Written exercise A =
In the court opinion excerpt below, why does the court limit its review to whether the Secretary's conclusions were supported by substantial evidence? Answer in one to three sentences.

Text segment =
>>

Even though this court in a trial de novo might arrive at a different result, it may not substitute its judgment for that of an administrative agency presumably expert in its field. As this court said in Pittsburgh Plate Glass Co. v. National Labor Relations Board, 8 Cir., 1940, 113 F.2d 698, 701, affirmed 313 U.S. 146, 61 S.Ct. 908, 85 L.Ed. 1251:

"It must be remembered that, within the limits of the jurisdiction conferred upon it, the power of a court or an administrative board to decide questions is not confined to deciding them correctly. Thompson v. Terminal Shares, 8 Cir., 89 F.2d 652, 655. A jury may decide incorrectly issues of fact, but if its verdict is within the evidence its mistakes of fact cannot be corrected on review. Elzig v. Gudwangen, 8 Cir., 91 F.2d 434, 444. And the determination by a legislative body of a debatable question which it has power to decide is not subject to judicial reexamination. United States v. Carolene Products Co., 304 U.S. 144, 154, 58 S.Ct. 778, 82 L.Ed. 1234."

This court therefore must confine its review to a determination of whether or not the Secretary's conclusions were supported by substantial evidence viewing the record as a whole.

In asking this court to review and vacate such cease and desist order, the respondents raise the following claims of error:

1. The Judicial Officer erred in finding that respondent traders who flipped coins or used other similar methods to determine the order or turn in which they were to look at, bid on and have an opportunity to buy stocker and feeder cattle consigned for sale on a commission basis to the Berigan Brothers Livestock Commission Company thereby violated § 312(a) of the Act (7 U.S.C.A., 1952 ed., § 213(a)).

2. The Judicial Officer erred in finding that Berigan recognized the "order" or "turn" system established by the dealers, acquiesced in it and gave the dealers who won the "flip" favored treatment and priority instead of offering the cattle for sale to all interested buyers under open and free competitive conditions, in violation of §§ 304, 307 and 312(a) of the Act (7 U.S.C.A., 1952 ed., § 213(a)).

3. The Judicial Officer erred in finding that Berigan, in filling orders for the purchase of cattle, failed to render just and reasonable buying services, in that Berigan instead of buying cattle on the open market bought a major portion from certain favored dealers who in many instances had originally purchased the same cattle from Berigan on the same day or a day or two before at substantial mark-ups, thereby violating §§ 304, 307 and 312(a) of the Act (7 U.S.C.A., 1952 ed., § 213(a)).

4. The Judicial Officer erred in entering a cease and desist order against respondents.

With these claims of error in mind, and limited as we are in our review, we have examined the record before us.

The principal issues here relate to the validity of the "turn system", as such term system was practiced in the purchase of stocker and feeder cattle by livestock dealers from Berigan. Berigan is engaged in the business of buying and selling livestock on commission at the Union Stockyards in Omaha, Nebraska, and is duly registered under the provisions of the Packers and Stockyards Act as amended. The traders are engaged in the business of buying and selling livestock for their own account and each is duly registered as a dealer under the provisions of the Act.

<<

Data section =
>>

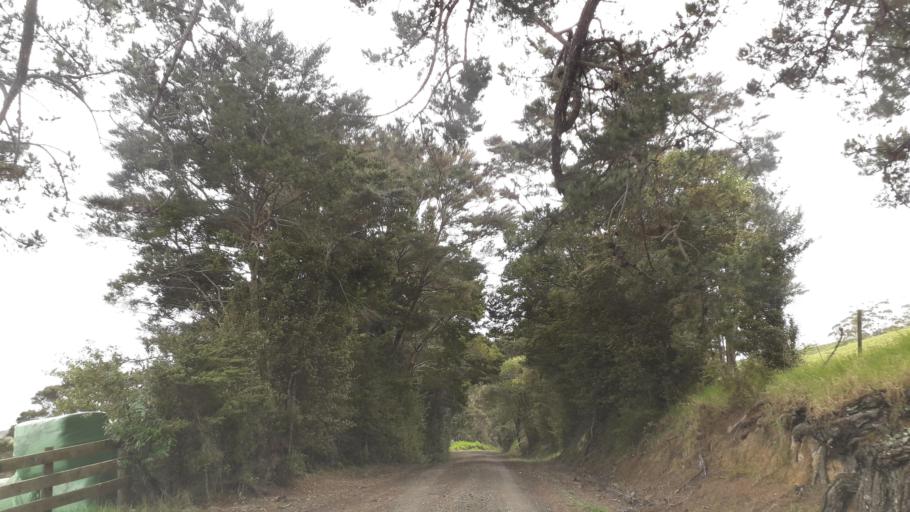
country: NZ
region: Northland
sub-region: Far North District
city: Waimate North
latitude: -35.3176
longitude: 173.5741
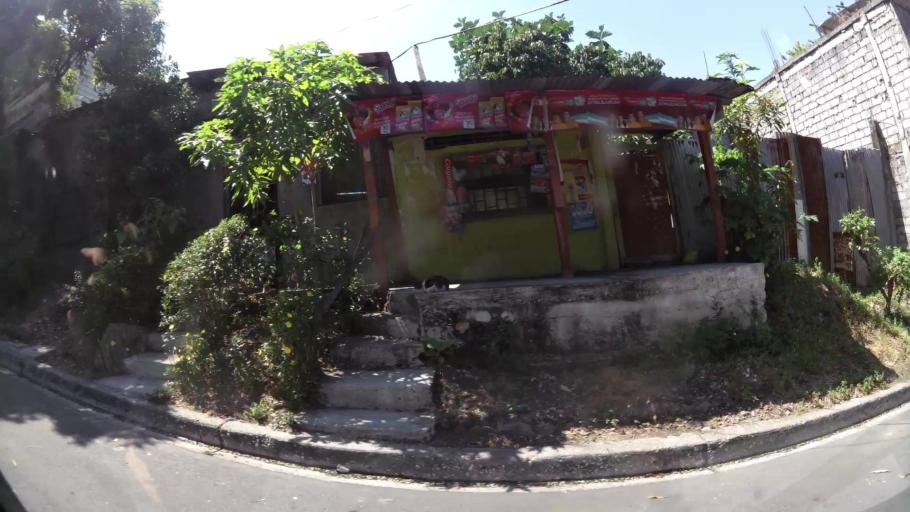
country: EC
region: Guayas
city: Guayaquil
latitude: -2.1854
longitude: -79.9283
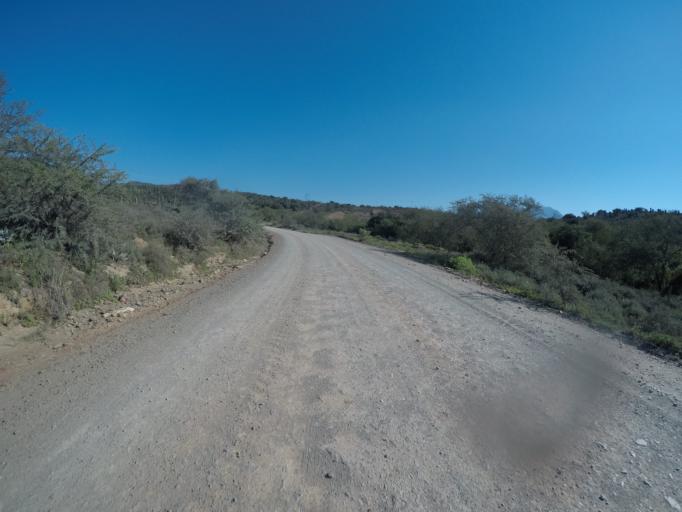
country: ZA
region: Eastern Cape
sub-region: Cacadu District Municipality
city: Kruisfontein
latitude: -33.6744
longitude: 24.5774
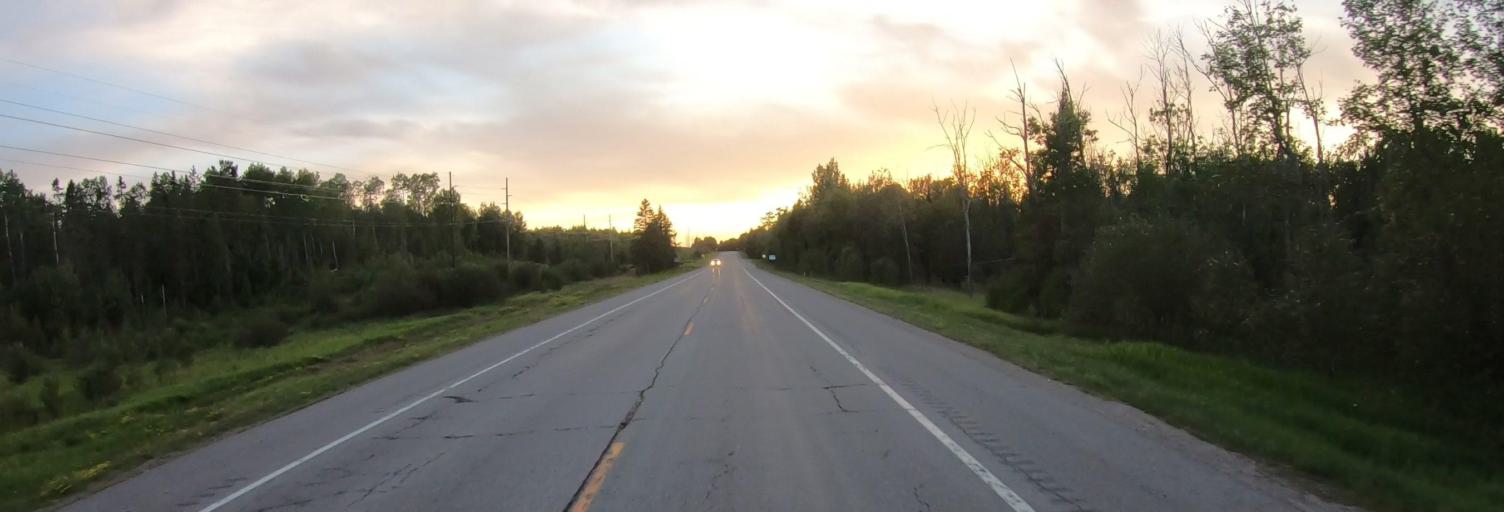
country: US
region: Minnesota
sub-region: Saint Louis County
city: Aurora
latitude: 47.7972
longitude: -92.3202
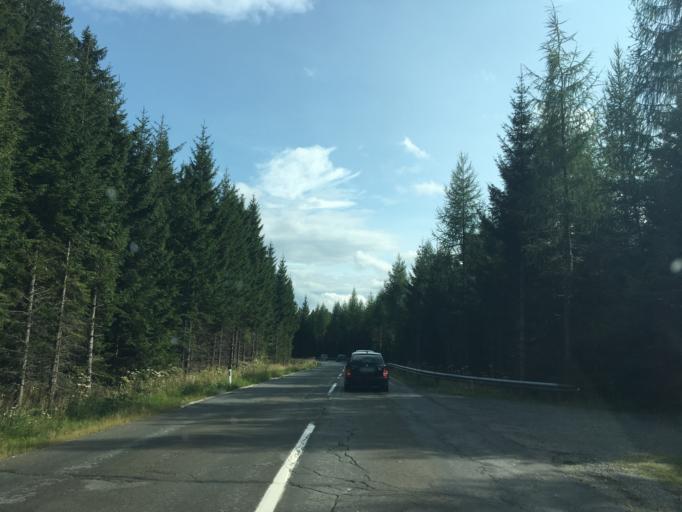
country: AT
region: Styria
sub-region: Politischer Bezirk Deutschlandsberg
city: Kloster
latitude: 46.8328
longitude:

<<

Written exercise B =
Please set out every line of the location entries above as a numbered list, skipping blank lines and leaving the pictures out.

Finished answer A =
A court may not substitute its judgment for that of an administrative agency presumably expert in its field, even if a trial de novo might reach a different result. The court therefore confines its review to whether the Secretary's conclusions were supported by substantial evidence, viewing the record as a whole.

Finished answer B =
1. country: NZ
2. region: Northland
3. sub-region: Far North District
4. city: Waimate North
5. latitude: -35.3176
6. longitude: 173.5741
7. country: EC
8. region: Guayas
9. city: Guayaquil
10. latitude: -2.1854
11. longitude: -79.9283
12. country: ZA
13. region: Eastern Cape
14. sub-region: Cacadu District Municipality
15. city: Kruisfontein
16. latitude: -33.6744
17. longitude: 24.5774
18. country: US
19. region: Minnesota
20. sub-region: Saint Louis County
21. city: Aurora
22. latitude: 47.7972
23. longitude: -92.3202
24. country: AT
25. region: Styria
26. sub-region: Politischer Bezirk Deutschlandsberg
27. city: Kloster
28. latitude: 46.8328
29. longitude:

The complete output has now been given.